OTTAWA -- One of Canada's leading international jurists warned the Liberal government on Tuesday to shun nostalgia and partisan politics after Foreign Affairs Minister Stephane Dion rebranded the government's foreign policy.

Louise Arbour, a former justice of the Supreme Court of Canada and one-time lead prosecutor for the International Criminal Court in The Hague, said there was a lot to like about Dion's speech at a University of Ottawa conference in which he offered a label for Canada's new Liberal foreign policy: responsible conviction.

In a speech that put his own stamp on foreign policy and added some philosophical gravitas to Prime Minister Justin Trudeau's mantra that Canada "is back" in world affairs, Dion said the phrase is the guiding principle for the approach the Liberal government has adopted towards the world.

The minister said the concept explains the incorporation of a few old Conservative ideas, but also aims to reverse the previous government's "disengagement" approach to global affairs.

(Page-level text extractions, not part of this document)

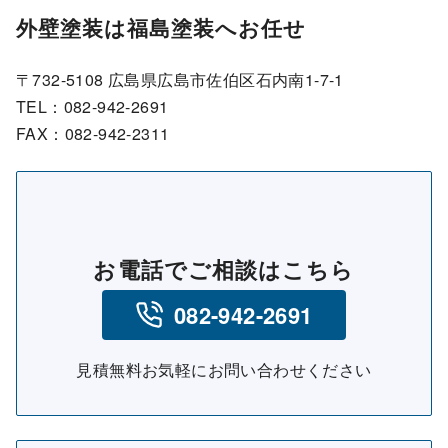
外壁塗装は福島塗装へお任せ
〒732-5108 広島県広島市佐伯区石内南1-7-1
TEL：082-942-2691
FAX：082-942-2311
お電話でご相談はこちら
082-942-2691
見積無料お気軽にお問い合わせください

Arbour said as much as she admires the contributions that former foreign ministers such as Lester Pearson and Lloyd Axworthy made to peacekeeping and the advancement of human security, the current Liberal government must do more than invoke the past as it seeks to re-engage internationally.

She also hinted that the Liberals might want to extend an olive branch to those not inside their political tent.

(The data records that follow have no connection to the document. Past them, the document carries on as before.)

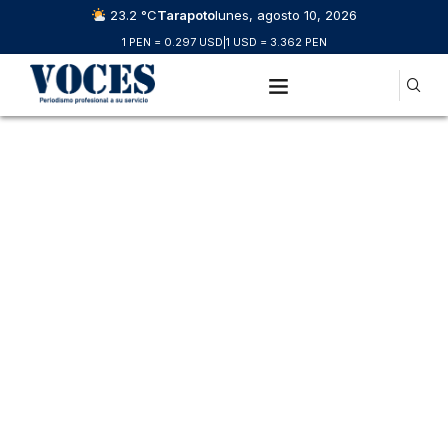
23.2 °C
Tarapoto
lunes, agosto 10, 2026
1 PEN = 0.297 USD
|
1 USD = 3.362 PEN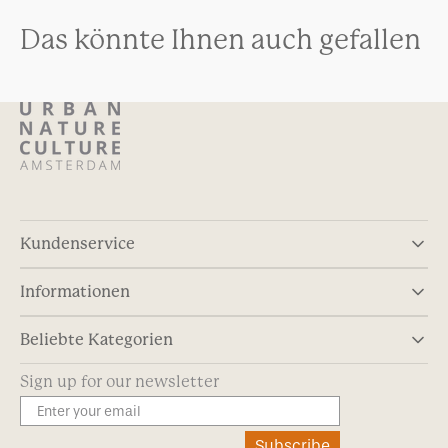
Das könnte Ihnen auch gefallen
Kundenservice
Informationen
Beliebte Kategorien
Sign up for our newsletter
Subscribe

"The danger is nostalgia, cheerleading, speaking only to the like-minded," Arbour told a panel discussion. "This is not the way to go. ... We need to talk to people who disagree."

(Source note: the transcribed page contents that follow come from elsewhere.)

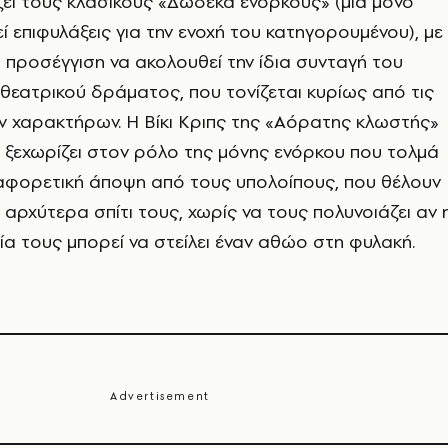
ζει τους κλασικούς «Δώδεκα ενόρκους» (μία μόνο
ί επιφυλάξεις για την ενοχή του κατηγορουμένου), με
 προσέγγιση να ακολουθεί την ίδια συνταγή του
θεατρικού δράματος, που τονίζεται κυρίως από τις
ν χαρακτήρων. Η Βίκι Κριπς της «Αόρατης κλωστής»
 ξεχωρίζει στον ρόλο της μόνης ενόρκου που τολμά
αφορετική άποψη από τους υπολοίπους, που θέλουν
 αρχύτερα σπίτι τους, χωρίς να τους πολυνοιάζει αν 
α τους μπορεί να στείλει έναν αθώο στη φυλακή.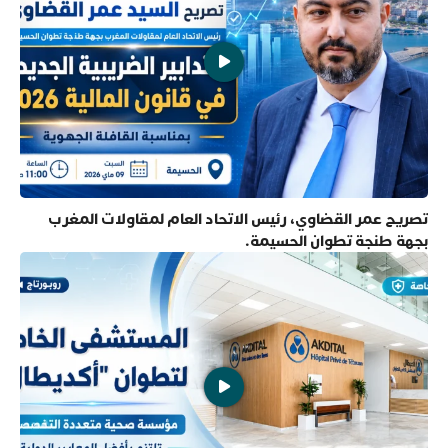
تصريح عمر القضاوي، رئيس الاتحاد العام لمقاولات المغرب
بجهة طنجة تطوان الحسيمة.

Arbour, who left her mark internationally when she indicted former Serbian president Slobodan Milosevic for war crimes in the 1990s, offered her own label for Canada's new foreign policy direction.

"I think it's a kind of principled pragmatism that's going to allow us again to punch above our weight," she said.

Dion also said the Office of Religious Freedom, a creation of the former government, will die when its mandate expires on Thursday. But he said the Liberals will continue to defend freedom of religion and belief "tooth and nail."

He reiterated the new focus on multilateralism and the United Nations, re-engaging the United States, fighting climate change, talking to Russia and Iran, opposing the death penalty for Canadians in prison abroad and a different approach to fighting the Islamic State of Iraq and the Levant.

Dion said his concept also explains the common ground the Liberals continue to share with the former government, including carrying on its maternal and newborn health initiative -- while adding money for abortion and family planning -- as well as continuing to sell billions in military hardware to Saudi Arabia.

"This formulation means that my values and convictions include the sense of responsibility," Dion said.

"Our government shares the same conviction as the previous government, but it assesses the consequences of its chosen method of promoting this conviction differently."

Dion used that rationale to defend the controversial decision by the Conservatives to sell $15-billion in light armoured vehicles to Saudi Arabia. The Liberals are upholding the deal despite loud protests about Saudi Arabia's crackdown on dissent and its subjugation of women.

Dion said cancelling the contract would put thousands of Canadians out of work and harm the country's international reputation in other ways.

He said the government intends to ensure that future export permits conform to Canadian interests, including the promotion of human rights. He also said if Canada doesn't sell military hardware to the Saudis, others will.

"I think this export permit system might be the ultimate guarantor of at least some comfort that this will not be misused," Arbour told reporters, "But this argument, that if we don't do it somebody else will do it, I find frankly the least convincing."

Dion said Canada will have its eyes open as it re-establishes communication with authoritarian regimes such as Iran and Russia.

The speech echoed much of what Dion has said in the House of Commons in recent months in reply to Conservative attacks on the government's approach to those two countries, as well as its decision to withdraw fighter jets from the anti-ISIL coalition in favour of adding more special forces trainers on the ground in Iraq.

Dion also recast Canada's so-called honest broker role in foreign policy, which the Conservatives scorned as a sign of weakness.

"Since the classic concept of the honest broker is now too often confused with moral relativism or the lack of strong convictions, I prefer to say that Canada must be a fair-minded and determined peace builder."